Convertido ao islã, Ahmad Jamal completará 92 anos em julho produzindo jazz de alta qualidade
23 de maio de 2022 - 16h35
Por Renato Marques
Em meio ao frio que afeta São Paulo e boa parte do território brasileiro em um maio atípico, escuto Caetano Veloso e de sua voz ecoa: “…melhor do que isso somente o silêncio, melhor do que o silêncio só João”.
Esse trecho de Pra Ninguém, tema que exalta grandes nomes da MPB, gravada em 1997 no álbum Livro ressalta algo que costuma ser esquecido ou mesmo ignorado pela maioria das pessoas ao ouvirem uma música. A importância do silêncio.
Em um mundo onde a arquitetura do Capitalismo e sua sociedade de consumo reforça o tempo todo o movimento, a ação, o fazer. Nós pobres mortais, ouvintes distraídos, fomos acostumados a prestar atenção no som, abstraindo a importância do seu contraponto, como se o caractere pudesse sobreviver sem o papel ou o traço sem a tela.

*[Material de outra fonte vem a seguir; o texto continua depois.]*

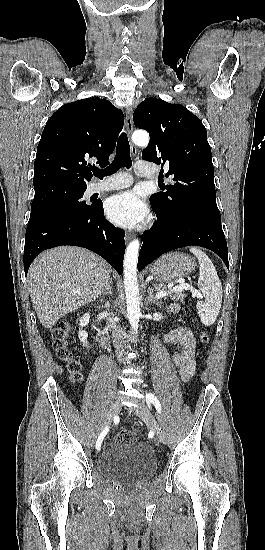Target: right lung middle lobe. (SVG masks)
Wrapping results in <instances>:
<instances>
[{
  "mask_svg": "<svg viewBox=\"0 0 265 550\" xmlns=\"http://www.w3.org/2000/svg\"><path fill=\"white\" fill-rule=\"evenodd\" d=\"M86 189H75L63 185H47L35 188L31 204V215L56 210H83L89 208L81 201Z\"/></svg>",
  "mask_w": 265,
  "mask_h": 550,
  "instance_id": "1",
  "label": "right lung middle lobe"
}]
</instances>
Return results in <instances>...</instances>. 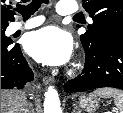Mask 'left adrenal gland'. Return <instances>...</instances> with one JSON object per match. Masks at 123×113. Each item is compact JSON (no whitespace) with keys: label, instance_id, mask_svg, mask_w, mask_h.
Wrapping results in <instances>:
<instances>
[{"label":"left adrenal gland","instance_id":"left-adrenal-gland-1","mask_svg":"<svg viewBox=\"0 0 123 113\" xmlns=\"http://www.w3.org/2000/svg\"><path fill=\"white\" fill-rule=\"evenodd\" d=\"M76 111L74 110L73 113H75ZM80 111H77V113H79Z\"/></svg>","mask_w":123,"mask_h":113}]
</instances>
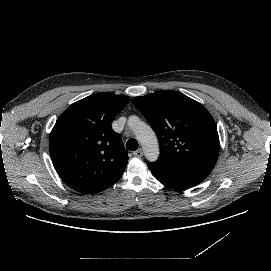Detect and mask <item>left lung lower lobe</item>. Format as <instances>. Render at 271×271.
I'll return each instance as SVG.
<instances>
[{"instance_id":"1","label":"left lung lower lobe","mask_w":271,"mask_h":271,"mask_svg":"<svg viewBox=\"0 0 271 271\" xmlns=\"http://www.w3.org/2000/svg\"><path fill=\"white\" fill-rule=\"evenodd\" d=\"M155 178L166 187L185 190L201 183L213 167L187 161L159 157L156 162L148 163Z\"/></svg>"}]
</instances>
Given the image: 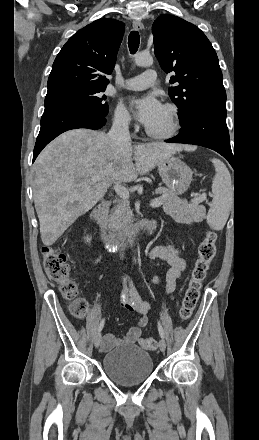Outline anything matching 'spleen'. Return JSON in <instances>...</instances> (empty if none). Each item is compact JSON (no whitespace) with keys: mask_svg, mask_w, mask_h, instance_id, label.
I'll return each mask as SVG.
<instances>
[{"mask_svg":"<svg viewBox=\"0 0 259 440\" xmlns=\"http://www.w3.org/2000/svg\"><path fill=\"white\" fill-rule=\"evenodd\" d=\"M216 174L212 182L213 200L207 214L208 225L216 230H222L233 206V187L231 175L225 164L213 158Z\"/></svg>","mask_w":259,"mask_h":440,"instance_id":"obj_1","label":"spleen"}]
</instances>
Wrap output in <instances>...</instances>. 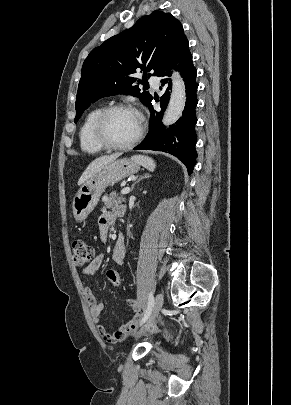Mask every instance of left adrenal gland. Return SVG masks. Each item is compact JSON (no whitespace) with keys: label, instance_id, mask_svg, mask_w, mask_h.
I'll list each match as a JSON object with an SVG mask.
<instances>
[{"label":"left adrenal gland","instance_id":"left-adrenal-gland-1","mask_svg":"<svg viewBox=\"0 0 291 405\" xmlns=\"http://www.w3.org/2000/svg\"><path fill=\"white\" fill-rule=\"evenodd\" d=\"M149 177H150L149 174H145L144 176H140V177L138 178V180H137L136 182H134V184L132 185L131 191L134 190V187H135V185H136L137 183H139L141 180H143V179H145V178H149Z\"/></svg>","mask_w":291,"mask_h":405}]
</instances>
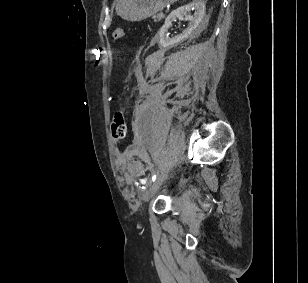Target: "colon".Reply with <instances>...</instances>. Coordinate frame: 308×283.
I'll use <instances>...</instances> for the list:
<instances>
[{
	"mask_svg": "<svg viewBox=\"0 0 308 283\" xmlns=\"http://www.w3.org/2000/svg\"><path fill=\"white\" fill-rule=\"evenodd\" d=\"M125 35L122 28H116L112 31V39L114 41L121 40ZM111 134L115 142H122L127 134V125L123 110H117L111 121Z\"/></svg>",
	"mask_w": 308,
	"mask_h": 283,
	"instance_id": "5ec220e1",
	"label": "colon"
}]
</instances>
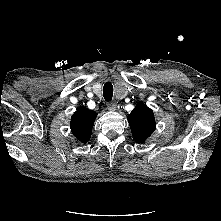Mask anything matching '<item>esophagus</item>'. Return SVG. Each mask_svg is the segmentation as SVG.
<instances>
[{"instance_id":"esophagus-1","label":"esophagus","mask_w":221,"mask_h":221,"mask_svg":"<svg viewBox=\"0 0 221 221\" xmlns=\"http://www.w3.org/2000/svg\"><path fill=\"white\" fill-rule=\"evenodd\" d=\"M107 107H108V109H109L110 111H115L116 108H117V105H116L115 102H109V103L107 104Z\"/></svg>"}]
</instances>
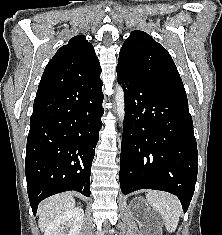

O óbvio ao se escrever sobre música é discorrer sobre os feitos que os efeitos sonoros mais chamativos podem trazer para nosso cérebro e alma, a partir da técnica refinada e virtuosística dos grandes músicos.
Mas em tempos de embrutecimento político ideológico, de presidente cultuando a violência e seguidores que brandem suas armas e vociferam seus ódios contra o conhecimento, a arte e a estética, lembramos que a Cultura pode emergir como contradita ao óbvio forjado de forma uníssona e, portanto, perseverar na negação aos apelos da turba.
A partir dessa anamnese salta aos olhos a figura de Ahmad Jamal.
Pianista, compositor, educador, figura destacada do Jazz, que em julho completará 92 anos, representa uma exceção no incrível universo dos talentos que a música instrumental proporciona à população mundial.
Esse negro oriundo de Pittsburgh, na Pensilvânia, que iniciou-se ao piano aos três anos de idade e, já músico profissional converte-se ao Islã – adotando o novo nome, com pouco mais de duas décadas de existência, sendo mais um afrodescendente a se encontrar com a religião que simboliza concomitantemente, equilíbrio, união e a emancipação racial nos Estados Unidos, à época ainda segregado, empolga desde a adolescência nomes do Jazz como o colosso da técnica ao piano, Art Tatum, que tece loas às suas qualidades inúmeras vezes.
Jamal percorre uma longa trajetória musical, convivendo (muito bem) com algumas das várias fases do Jazz. Cresceu no período do Swing com o brilho das Big Bands, vivenciou o apogeu do Bebop e do Hard Bop e foi figura central na transição para o Cool Jazz.
Minimalista, explorou com seus trios clássicos (piano, baixo e bateria) a potencialidade do ritmo, o qual quebrava suavemente alterando a dinâmica e a tensão entre frases musicais e espaços, gerando hesitações abstratas.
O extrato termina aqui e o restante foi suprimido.